31.2.         Venue for confirmation of or any challenge to the Arbitration Award will be exclusive in the state or US District Courts within Wayne or Oakland Counties in Michigan.

31.3.         The Order will be governed by the laws of the State of Michigan and the United States of America.  The provisions of the United Nations Convention on Contracts for the International Sale of Goods, and any conflict-of-laws provisions that would require application of another choice of law, are excluded.

31.4.         Neither course of performance, course of dealing or usage of trade may be used to vary the terms of the Order.

32.   No Waiver

Buyer’s failure to insist on the performance by Supplier of any term or failure to exercise any right or remedy reserved in this Order, or Buyer’s waiver of any breach or default hereunder by Supplier shall not, thereafter, waive any other terms, conditions, rights, remedies, breaches or defaults, whether of the same or a similar type or not. 

33.   Severability

If any provision of this Order, or portion of any provision, is declared or found to be unenforceable, the balance of this Order or such provision shall be interpreted and enforced to the greatest extent possible as if the unenforceable provision or portion had never been a part hereof.

34.   Survival

34.1.       The obligations of Supplier to Buyer survive termination of the Order, except as otherwise provided in the Order.

35.   Notices

35.1.       Use of written notice.   A written notice is used by the parties to provide a required notice or instructions to each other, or to authorize an exception, deviation or waiver of a pre-existing obligation or requirement under this Order.  A written notice is also used by either party to provide any notice to the other party that is required to be in writing.  In the case of Buyer, any written notice is valid only if signed by a representative of the Buyer's purchasing activity.  A written notice may be signed manually or electronically.

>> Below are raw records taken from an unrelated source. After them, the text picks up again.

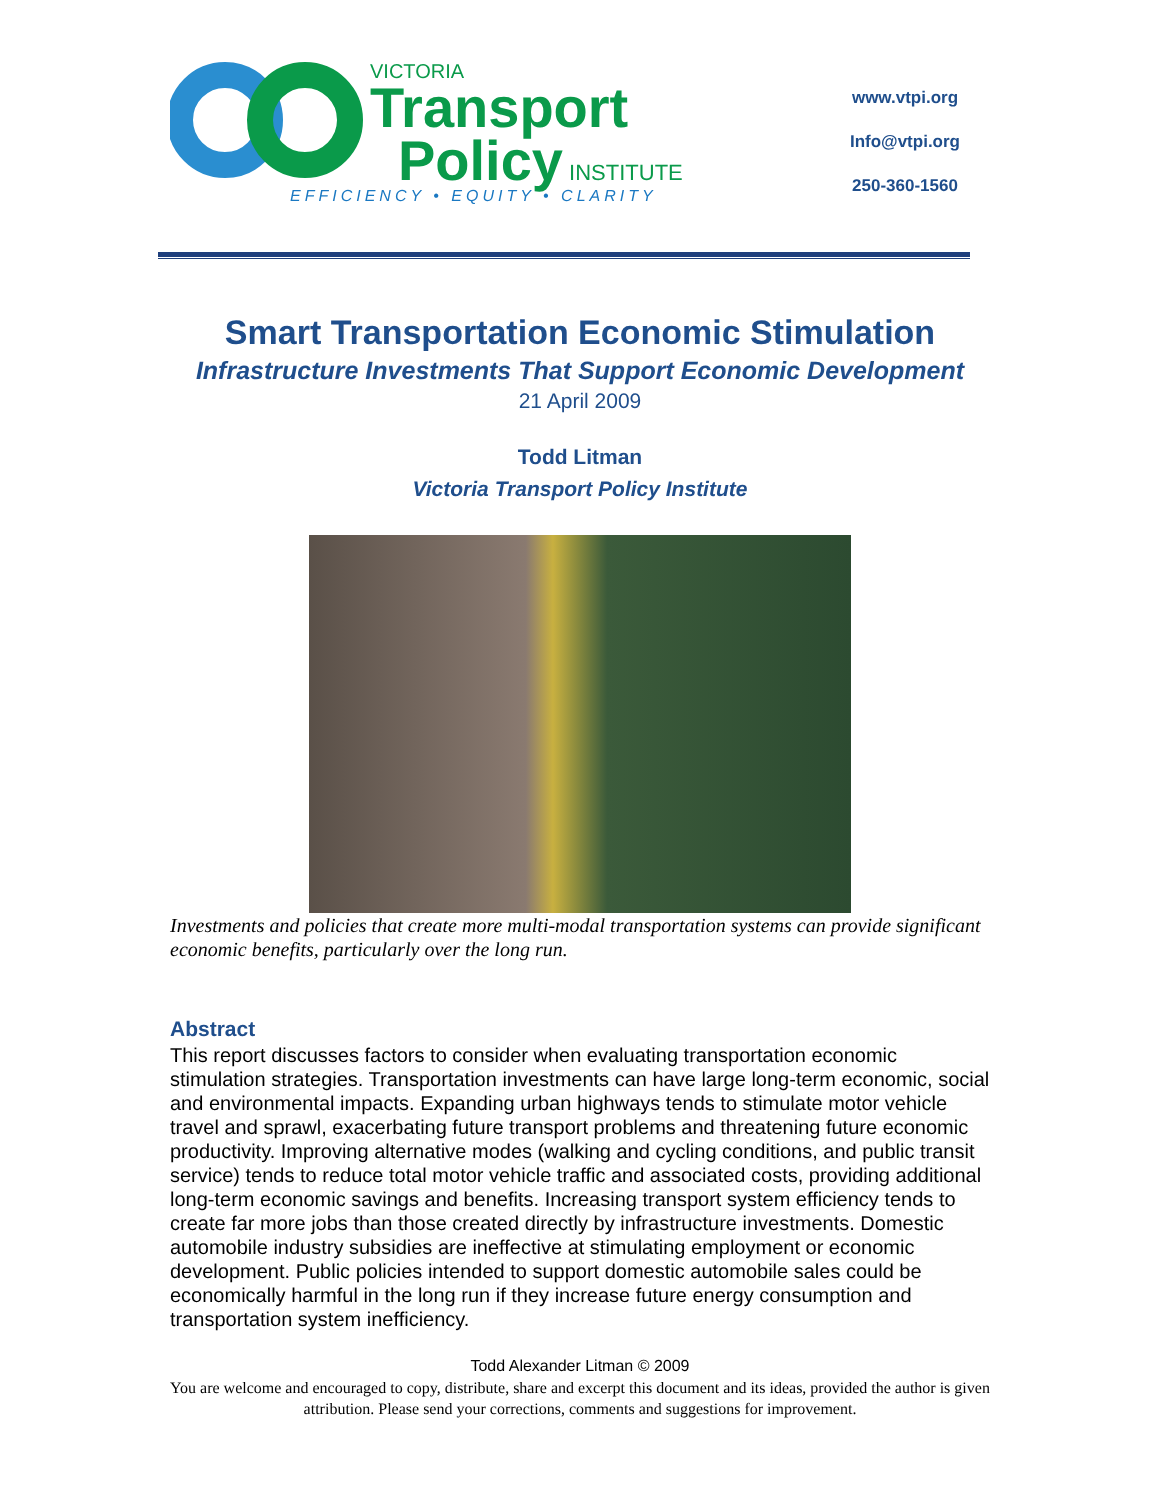VICTORIA
Transport
Policy INSTITUTE
EFFICIENCY • EQUITY • CLARITY
www.vtpi.org
Info@vtpi.org
250-360-1560
Smart Transportation Economic Stimulation
Infrastructure Investments That Support Economic Development
21 April 2009
Todd Litman
Victoria Transport Policy Institute
Investments and policies that create more multi-modal transportation systems can provide significant economic benefits, particularly over the long run.
Abstract
This report discusses factors to consider when evaluating transportation economic stimulation strategies. Transportation investments can have large long-term economic, social and environmental impacts. Expanding urban highways tends to stimulate motor vehicle travel and sprawl, exacerbating future transport problems and threatening future economic productivity. Improving alternative modes (walking and cycling conditions, and public transit service) tends to reduce total motor vehicle traffic and associated costs, providing additional long-term economic savings and benefits. Increasing transport system efficiency tends to create far more jobs than those created directly by infrastructure investments. Domestic automobile industry subsidies are ineffective at stimulating employment or economic development. Public policies intended to support domestic automobile sales could be economically harmful in the long run if they increase future energy consumption and transportation system inefficiency.
Todd Alexander Litman © 2009
You are welcome and encouraged to copy, distribute, share and excerpt this document and its ideas, provided the author is given attribution. Please send your corrections, comments and suggestions for improvement.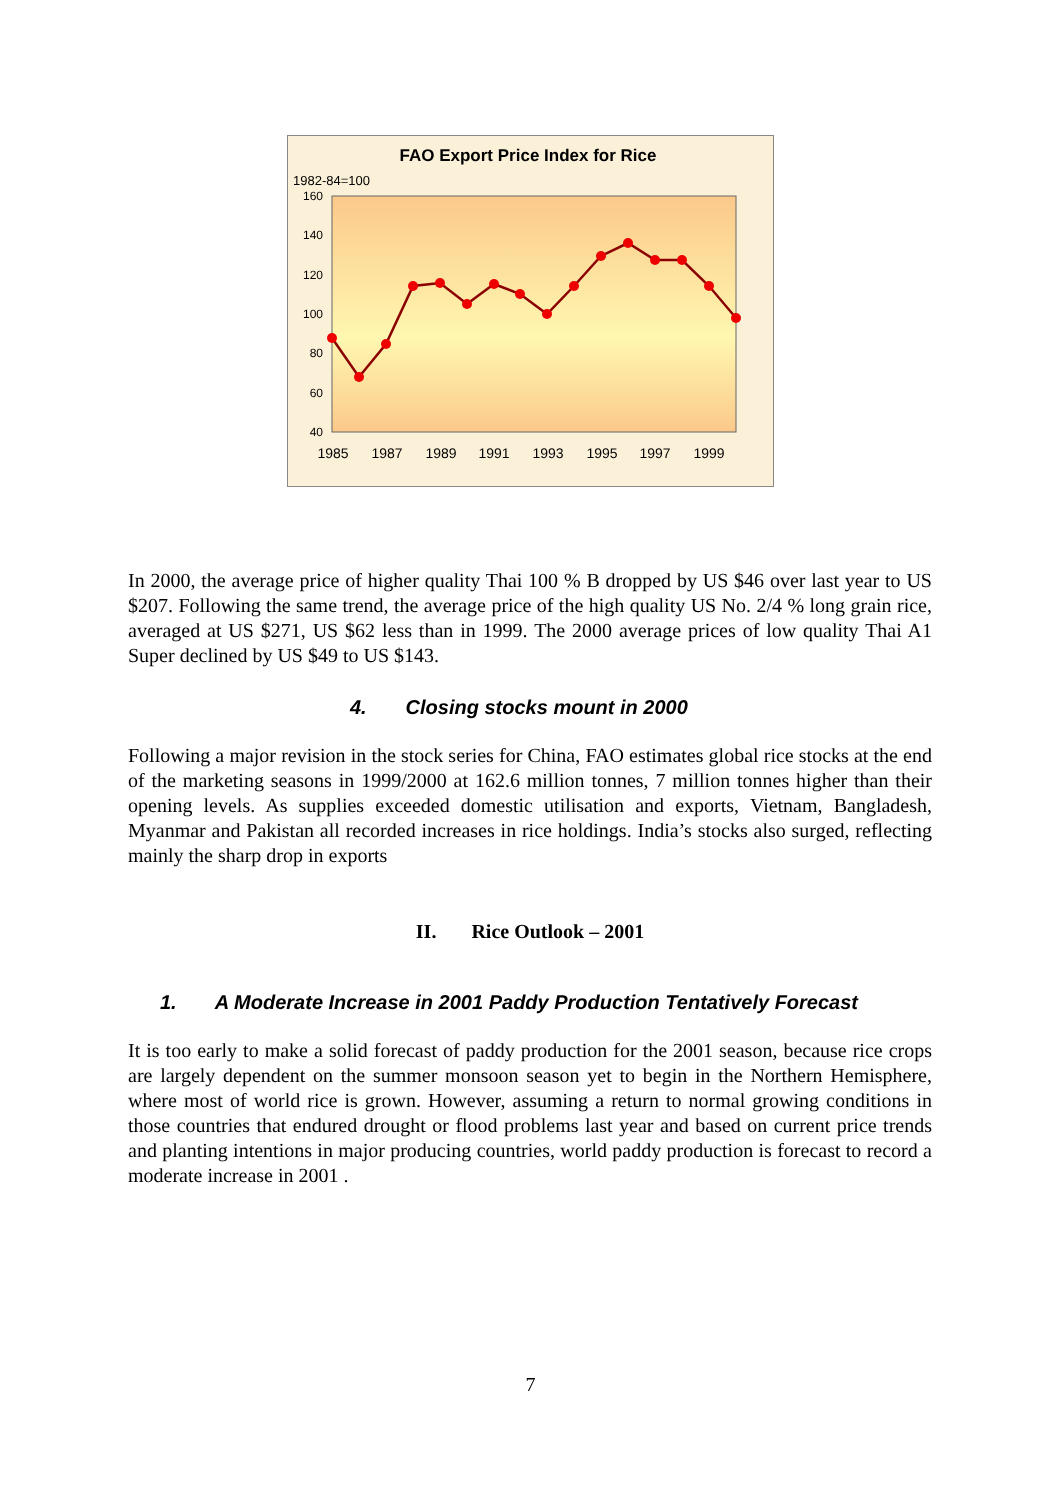FAO Export Price Index for Rice
1982-84=100
160
140
120
100
80
60
40
1985
1987
1989
1991
1993
1995
1997
1999
In 2000, the average price of higher quality Thai 100 % B dropped by US $46 over last year to US $207. Following the same trend, the average price of the high quality US No. 2/4 % long grain rice, averaged at US $271, US $62 less than in 1999. The 2000 average prices of low quality Thai A1 Super declined by US $49 to US $143.
4. Closing stocks mount in 2000
Following a major revision in the stock series for China, FAO estimates global rice stocks at the end of the marketing seasons in 1999/2000 at 162.6 million tonnes, 7 million tonnes higher than their opening levels. As supplies exceeded domestic utilisation and exports, Vietnam, Bangladesh, Myanmar and Pakistan all recorded increases in rice holdings. India’s stocks also surged, reflecting mainly the sharp drop in exports
II. Rice Outlook – 2001
1. A Moderate Increase in 2001 Paddy Production Tentatively Forecast
It is too early to make a solid forecast of paddy production for the 2001 season, because rice crops are largely dependent on the summer monsoon season yet to begin in the Northern Hemisphere, where most of world rice is grown. However, assuming a return to normal growing conditions in those countries that endured drought or flood problems last year and based on current price trends and planting intentions in major producing countries, world paddy production is forecast to record a moderate increase in 2001 .
7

35.2.       How Provided.  A written notice may be provided by: (a) first class mail; (b) courier service; (c) fax; or (d) standard e-mail.  A written notice using method (a) or (b) is effective as of the date of delivery, and using method (c) or (d) is effective as of the date of transmission.

36.   Interpretation

No provision may be construed against the Buyer as the drafting party.  Section headings are for convenience or reference only, and do not affect the meaning of the Order.

37.   Entire Agreement

37.1.         Except as described in Section 1, the Order, together with the NAPTC, attachments, exhibits, supplements or other terms of Buyer specifically referenced therein, constitutes the entire agreement between Supplier and Buyer with respect to the matters contained in the Order.  The Order may only be modified (i) by a written amendment executed by authorized representatives of each party or, (ii) for changes within the scope of Section 9, by an amendment to the Order issued by Buyer.

37.2.         Buyer may modify purchase order terms and conditions from time to time by posting revised purchase order terms and conditions to Buyer’s internet website (or such other website as may be directed through links available on such website) as specified on the Purchase Order prior to the date when any modified terms and conditions become effective.  Such revised purchase order terms and conditions shall apply to all purchase order revisions/amendments and new Orders issued on or after the effective date thereof.  Supplier shall be responsible to review Buyer’s Website periodically.

37.3.         Buyer’s Website may also contain specific additional requirements for certain items covered by this Order, including labeling, packaging, shipping, delivery and quality specifications, procedures, directions and/or instructions.  Any such requirements shall be deemed to form part of the terms and the Order.  Buyer may periodically update such requirements by posting revisions thereto on Buyer’s Website.  In the event of any inconsistency between the Order and Buyer’s Website, the terms of the Order shall prevail, unless the requirements specified on Buyer’s Website expressly provide otherwise.